CUMBERLAND — Officials with the Western Maryland Scenic Railroad announced Thursday they are postponing the July debut of the Baldwin Steam Engine No. 1309.

The refurbish and return to service of the massive steam engine has been delayed multiple times since the 1949 locomotive was purchased five years ago.

John Garner, WMSR general manager, said the train still has mechanical issues that require work. He said the highly-anticipated July debut will not happen.

“Originally we were talking about a July 6 date (for the debut),” said Garner. “There are a couple of things that we got into discovering, between the work we’ve done earlier and the machine shop in Ohio that found some things.”

An update on the scenic railroad operations was given Thursday at the Allegany County Office Complex on Kelly Road.

In addition to the postponement of the return of Engine No. 1309, dubbed Maryland Thunder, Allegany County received more bad news in regard to the condition of the WMSR’s rail lines which span from Cumberland to the Frostburg Depot.

“The track itself is property of Allegany County,” said Brandon Butler, county administrator. “With that, there is some TLC (tender loving care) needed for the rails. We are looking at the reports. We are looking at about 1,200 ties that look like they are in need of replacement as soon as possible.”

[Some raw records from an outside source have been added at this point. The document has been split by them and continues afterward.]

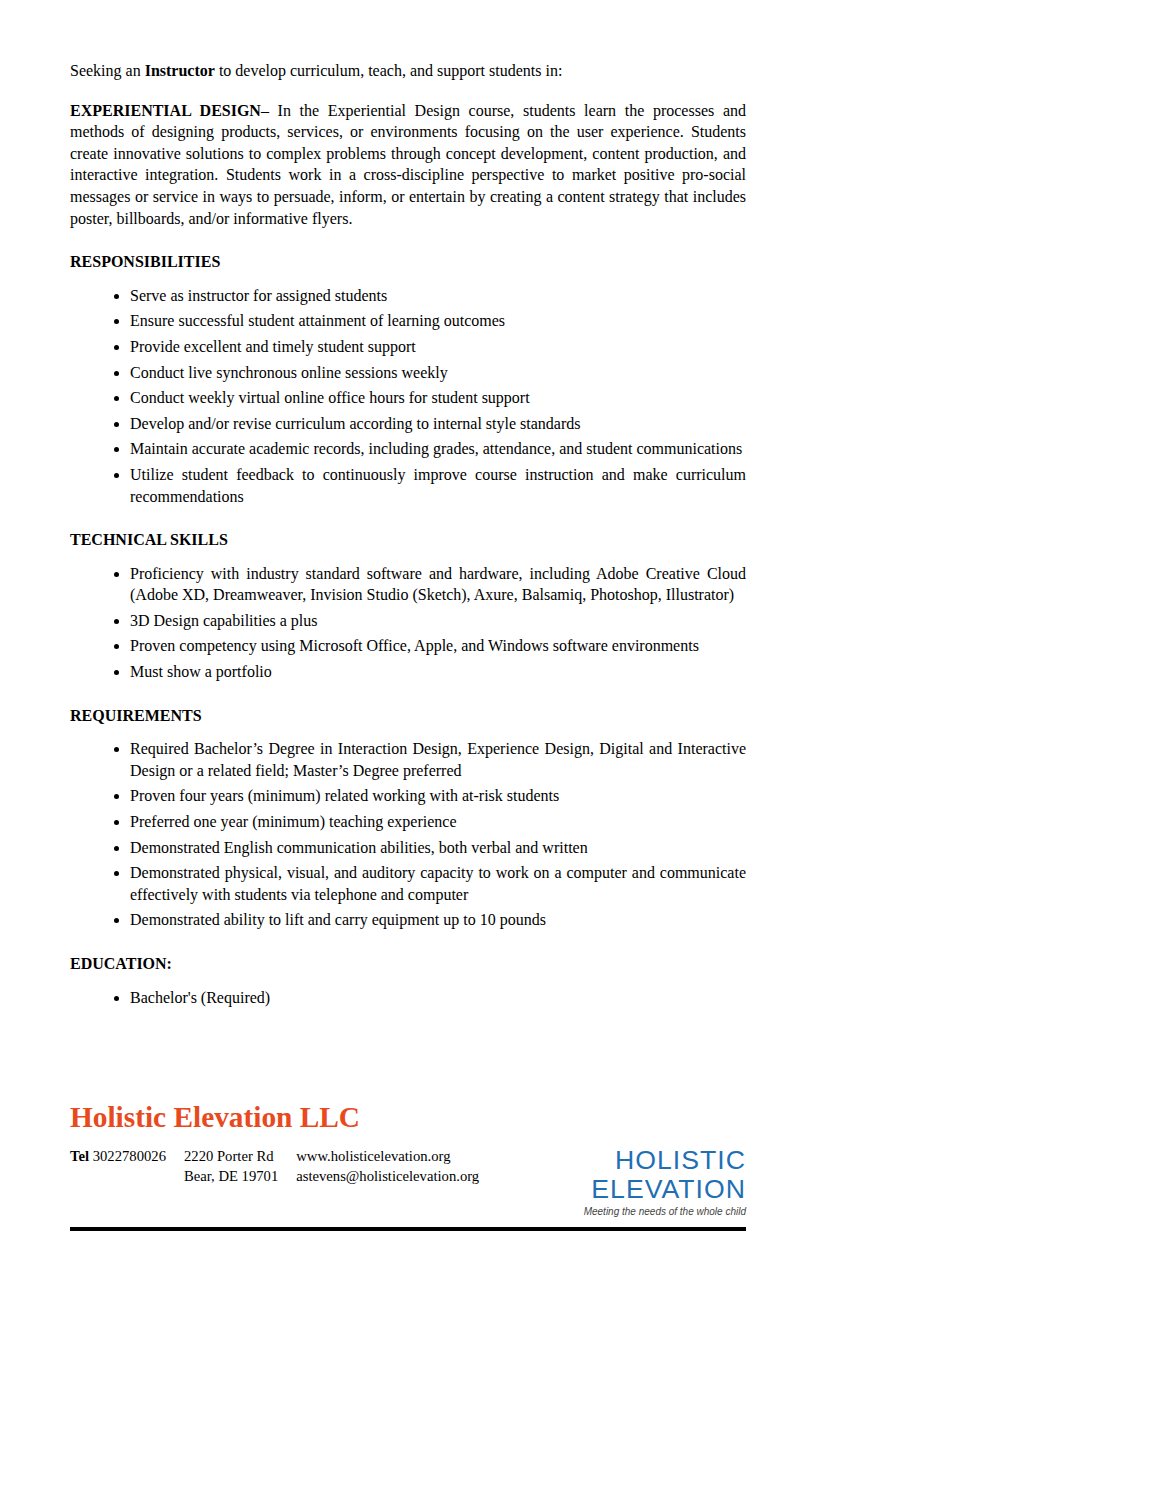Seeking an Instructor to develop curriculum, teach, and support students in:
EXPERIENTIAL DESIGN– In the Experiential Design course, students learn the processes and methods of designing products, services, or environments focusing on the user experience. Students create innovative solutions to complex problems through concept development, content production, and interactive integration. Students work in a cross-discipline perspective to market positive pro-social messages or service in ways to persuade, inform, or entertain by creating a content strategy that includes poster, billboards, and/or informative flyers.
Responsibilities
Serve as instructor for assigned students
Ensure successful student attainment of learning outcomes
Provide excellent and timely student support
Conduct live synchronous online sessions weekly
Conduct weekly virtual online office hours for student support
Develop and/or revise curriculum according to internal style standards
Maintain accurate academic records, including grades, attendance, and student communications
Utilize student feedback to continuously improve course instruction and make curriculum recommendations
Technical Skills
Proficiency with industry standard software and hardware, including Adobe Creative Cloud (Adobe XD, Dreamweaver, Invision Studio (Sketch), Axure, Balsamiq, Photoshop, Illustrator)
3D Design capabilities a plus
Proven competency using Microsoft Office, Apple, and Windows software environments
Must show a portfolio
Requirements
Required Bachelor’s Degree in Interaction Design, Experience Design, Digital and Interactive Design or a related field; Master’s Degree preferred
Proven four years (minimum) related working with at-risk students
Preferred one year (minimum) teaching experience
Demonstrated English communication abilities, both verbal and written
Demonstrated physical, visual, and auditory capacity to work on a computer and communicate effectively with students via telephone and computer
Demonstrated ability to lift and carry equipment up to 10 pounds
Education:
Bachelor's (Required)
Holistic Elevation LLC
| Tel 3022780026 | 2220 Porter Rd | www.holisticelevation.org |
| | Bear, DE 19701 | astevens@holisticelevation.org |
HOLISTIC
ELEVATION
Meeting the needs of the whole child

Butler said Engine No. 1309, billed the largest articulated steam locomotive east of the Mississippi River, adds a significant increase in weight for the train.

“The steam engine is larger and heavier than the current locomotive that runs up and down those tracks,” said Butler.

Officials said the cost will be roughly $150,000 for 1,200 ties, spikes, plates, weed spraying and inspections.

“We also have some preventative weed spraying which needs to take place, which is $26,000, but that has come in lower than expected,” said Butler. “There is also an issue of a bridge inspection that is in order of about $25,000. All in all, you are looking at $150,000 to spend.”

Butler said he spoke with officials from the city of Cumberland and Frostburg about contributing to the repair costs.

“Given the fact they are partners and beneficiaries of this endeavor, they have looked at splitting the cost,” he said. “Roughly, it is a $45,000 expenditure to the county and $22,500 from Frostburg and Cumberland.”

Butler said the remaining $60,000 will come from a public/private partnership of the WMSR.

The members of the Allegany County Board of Commissioners voted unanimously, in Thursday evenings regular public county meeting, to fund the $45,000.

Allegany County Commissioner Dave Caporale asked about the timeline for repairing the tracks.

“This is now,” said Garner. “It should take about a month.”

Garner said the work will take place during the week limiting the impact to the WMSR operating schedule, which currently uses diesel locomotives to pull the train.

“We are having some challenge in getting the ties here in a timely fashion,” said Garner. “We won’t miss operating days; we’ll do maintenance through the week and run on the weekends.”

Garner said the use of diesel locomotives has had some impact on ridership.

“We are about 20% down from last year,” he said. “But, we fully believe everyone is waiting for this (steam) locomotive (No. 1309) to come out.”

Despite the setbacks, officials remain determined to see the tracks repaired and Engine No. 1309 running.

“The scenic railroad is one of our largest attractions,” said Butler. “The whole reason we have hotel/motel tax (income) is in large part due to the railroad with the folks that do come up here.”

Commissioner Creade Brodie Jr. said track maintenance for the WMSR, which opened in 1988, has been lacking.

“I don’t believe there has been any major track or tie repair work done in the history of the railroad,” said Brodie. “We do take this very seriously and we want to help you get this steam locomotive up and running as soon as possible. We need to come up with some sort of legacy plan for the railroad. This is a Band-Aid on a bigger picture.”